Long-context teams also benefit because the new pricing no longer separates shorter and longer input bands for MiMo-v2.5. If your app moves between short chats, large documents, and 1M-token context windows, simpler pricing reduces budgeting surprises.

Existing Token Plan users get a second benefit: Xiaomi says active quotas will be fully reset at the effective time and then governed by the new billing rules. Teams that had already consumed quota should check their dashboard after the reset.

Who should be careful

Do not migrate only because the table is cheap. Xiaomi MiMo is a newer API platform for many Western buyers, and procurement risk is not captured in a token price.

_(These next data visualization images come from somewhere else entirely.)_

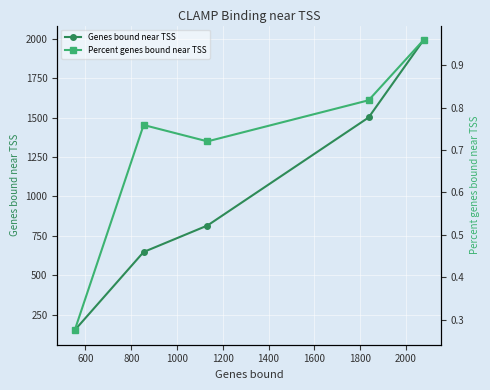

List the series in order of their overall mean, lowest first.

Percent genes bound near TSS, Genes bound near TSS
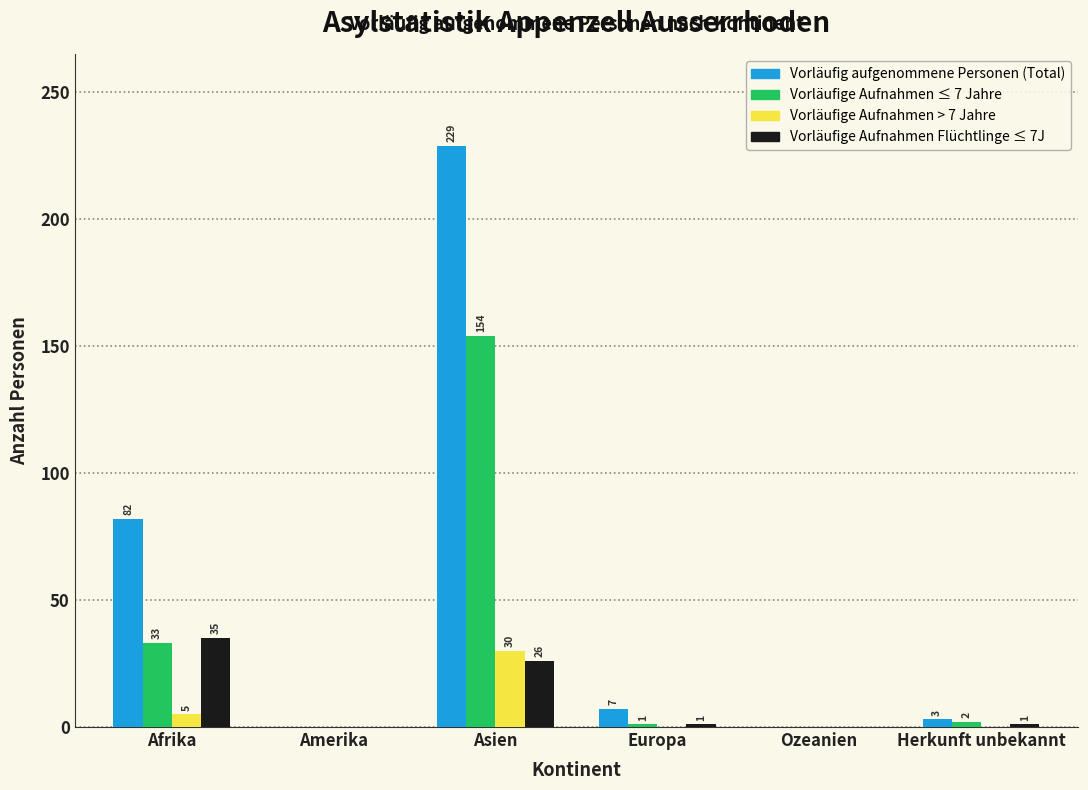

Reading left to right, what are all the values shown in this chart?

Vorläufig aufgenommene Personen (Total): Afrika=82	Amerika=0	Asien=229	Europa=7	Ozeanien=0	Herkunft unbekannt=3
Vorläufige Aufnahmen ≤ 7 Jahre: Afrika=33	Amerika=0	Asien=154	Europa=1	Ozeanien=0	Herkunft unbekannt=2
Vorläufige Aufnahmen > 7 Jahre: Afrika=5	Amerika=0	Asien=30	Europa=0	Ozeanien=0	Herkunft unbekannt=0
Vorläufige Aufnahmen Flüchtlinge ≤ 7J: Afrika=35	Amerika=0	Asien=26	Europa=1	Ozeanien=0	Herkunft unbekannt=1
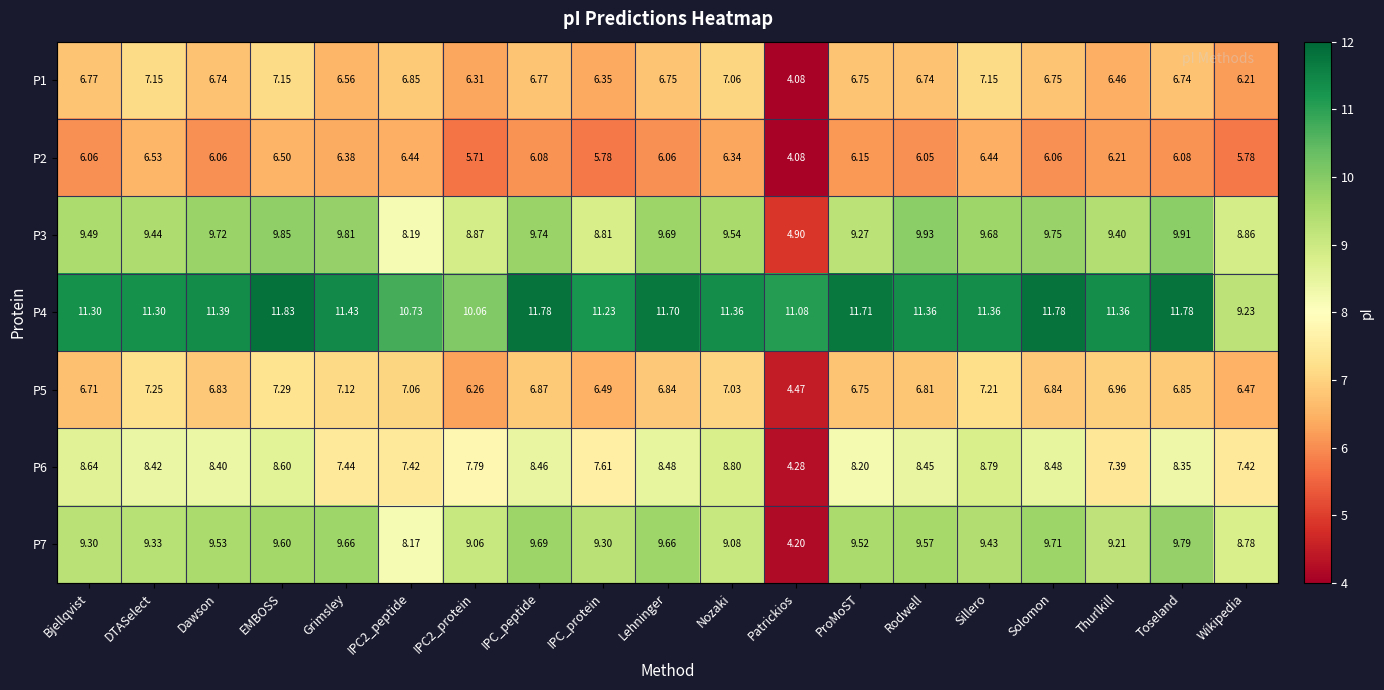

Is the value of P5 at IPC_peptide greater than the value of P1 at Wikipedia?

Yes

Teams should verify API compatibility, rate limits, uptime, support expectations, model behavior, and data-governance requirements before shifting customer-facing traffic. The model page lists 100 RPM and 10M TPM for the v2.5 Pro and TTS entries, so high-concurrency workloads still need capacity planning and retry logic.

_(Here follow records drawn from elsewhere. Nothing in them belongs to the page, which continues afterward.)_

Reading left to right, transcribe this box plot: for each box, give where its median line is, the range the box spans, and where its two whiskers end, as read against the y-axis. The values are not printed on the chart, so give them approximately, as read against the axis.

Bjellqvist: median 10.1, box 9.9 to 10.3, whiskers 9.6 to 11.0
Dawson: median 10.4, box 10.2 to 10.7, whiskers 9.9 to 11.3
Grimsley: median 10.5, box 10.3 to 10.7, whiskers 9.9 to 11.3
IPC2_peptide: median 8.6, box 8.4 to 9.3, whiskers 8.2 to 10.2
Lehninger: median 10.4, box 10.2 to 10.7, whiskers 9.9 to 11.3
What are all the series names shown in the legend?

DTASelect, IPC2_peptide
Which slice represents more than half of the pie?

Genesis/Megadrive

Also separate token pricing from web search pricing. Xiaomi lists overseas internet connectivity service at $5 per 1,000 calls. If your workflow uses web search heavily, that can become a meaningful line item.

What to do now

If you already tested MiMo-v2 or used the creator incentive program, rerun your cost model using the new MiMo-v2.5 rates. Pay special attention to output-heavy tasks, long-context tasks, and cacheable agent context.

If you are comparing budget APIs, benchmark MiMo-v2.5 directly against DeepSeek V4 Flash, Gemini 2.5 Flash, GPT-5.4 mini, and your current default. Use accepted-answer cost, not just token cost. A cheaper model loses its advantage if it needs more retries or heavier prompt scaffolding.

If your workload repeats large static context, test prompt caching early. Xiaomi’s cache-hit rates are the biggest part of the price story, and the announced HiCache work suggests the provider wants to compete hard on repeated-context economics.

My read

This is one of the sharper AI API pricing moves of May 2026. Xiaomi is moving MiMo-v2.5 into the low-cost frontier conversation with rates that directly challenge DeepSeek-style budget pricing while still advertising 1M context and advanced tool capabilities.

The right response is not an immediate production migration. It is a fast benchmark. If MiMo-v2.5 passes your quality and reliability bar, the new price table is low enough to justify adding Xiaomi to routing tests for summarization, coding assistants, research agents, support drafts, and long-context document workflows.